The liveryman turned forward and followed the other
two into the Mecca, whose outside bracket lamps were growing brighter as the afternoon light continued to fade.
“What was that all about?” Prophet asked Utter.
“Those weak-livered lobos refuse to build a gallows for Blanco. Sam sent ’em a message. Told ’em if they started erecting the gallows, they might as well pick out a coffin for themselves over to the undertaker’s.” The marshal gritted his teeth as he glared at the Mecca. “Weak-livered tinhorns!”
“Well, hell, why don’t you just hang ole Blanco from one of them cottonwoods down by the creek?”
“’Cause we’re not lynching the son of a bitch. We’re hanging him by order of the judge. Or we will be. Christ, Prophet, were you raised by wolves?”
Prophet handed Utter a plate, which the marshal took with an owly air. “No reason to get personal, ’specially since I brought you some vittles an’ all.”
Utter set the plate on his lap, atop his rifle, and lifted the oilcloth. “Well, I’ll be damned. Don’t tell me you want a raise already!”

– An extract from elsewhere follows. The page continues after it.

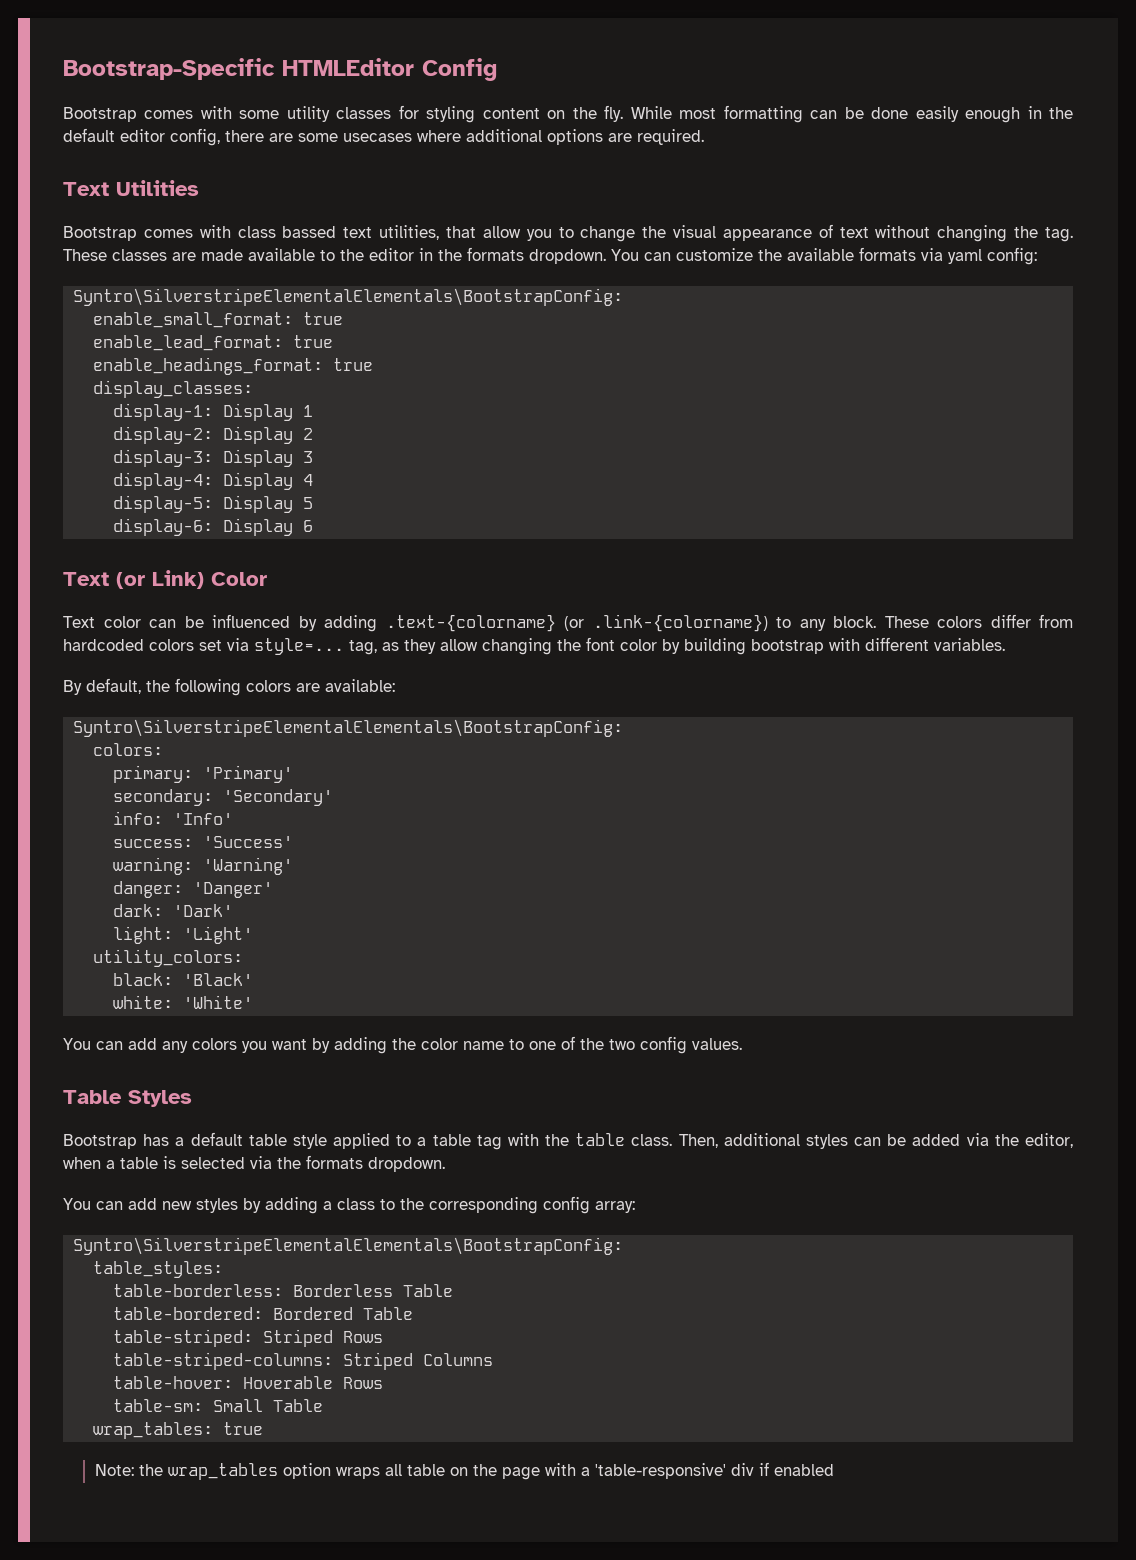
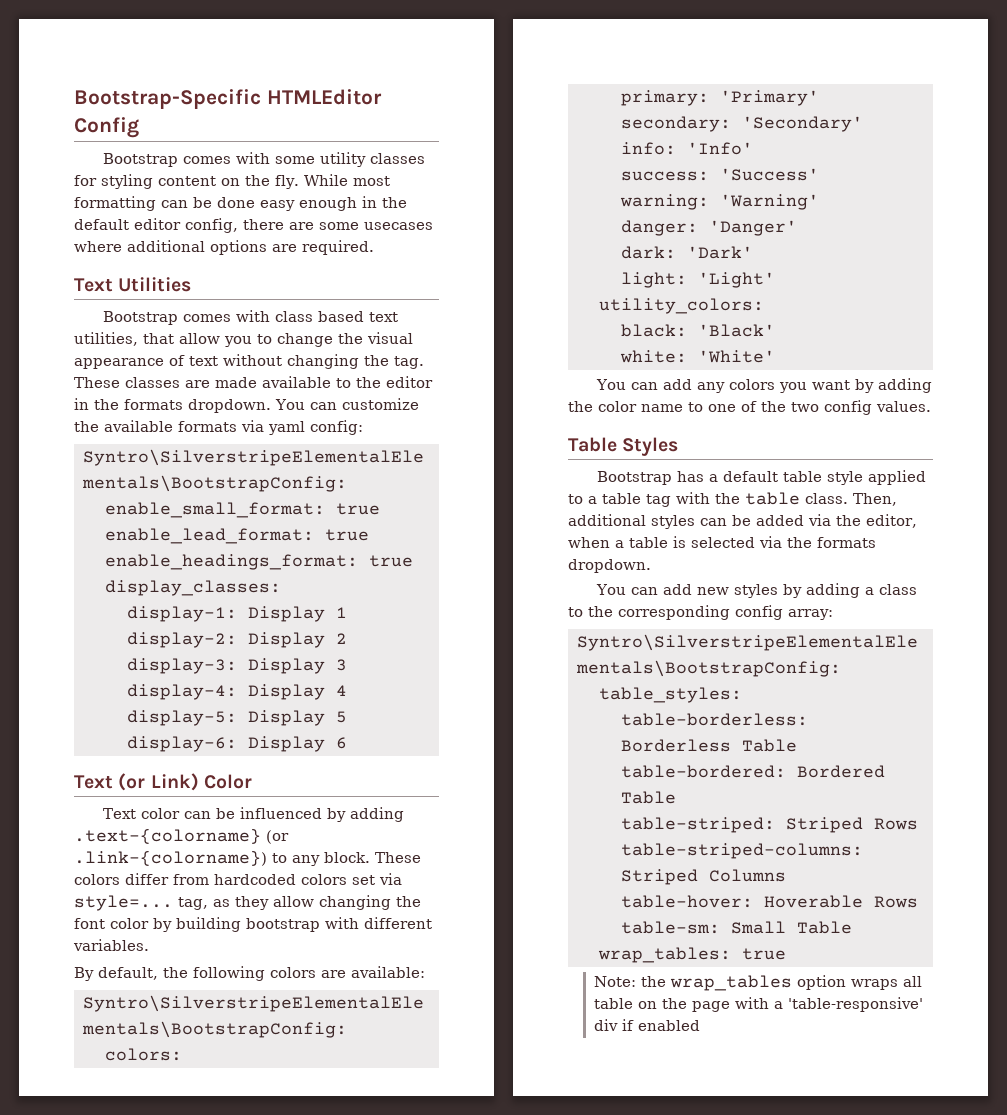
[915,106,959,122] easily -> [260,200,295,211] easy
[282,226,337,238] bassed -> [317,311,364,322] based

The joke seemed to lift his spirits, so, as Prophet sat down on the middle porch step and propped his own plate on his lap, he thought he could broach a subject that had been on his mind but one that would probably be a sore topic for the marshal. “Speaking of the judge ...”
Utter was already working on his short ribs, using his hands. “What about him?”
“You think he’ll make it?”
“Of course he’ll make it. Your memory that short? I done told you he’s got a passel of soldiers from Fort Stockton escortin’ him around three counties. He’ll be here on Wednesday. Mark my words.”
“All right.” Prophet laid into a short rib.
Utter stopped eating to scowl at the back of the bounty hunter’s neck. “What do you mean—‘all right’?”
“I mean, all right. If you say so.”
“You don’t think the cavalry can protect the judge?”
“Obviously you do,” Prophet said, chewing. “You know this stretch of sage better than I do.”
“Well, that’s just plumb loco if you don’t think ten soldiers from Fort Stockton, with an experienced sergeant and a good lieutenant, can keep the judge from gettin’ greased by old Sam and his brigands. Hell, the soldiers out here are used to fightin’ Apaches!”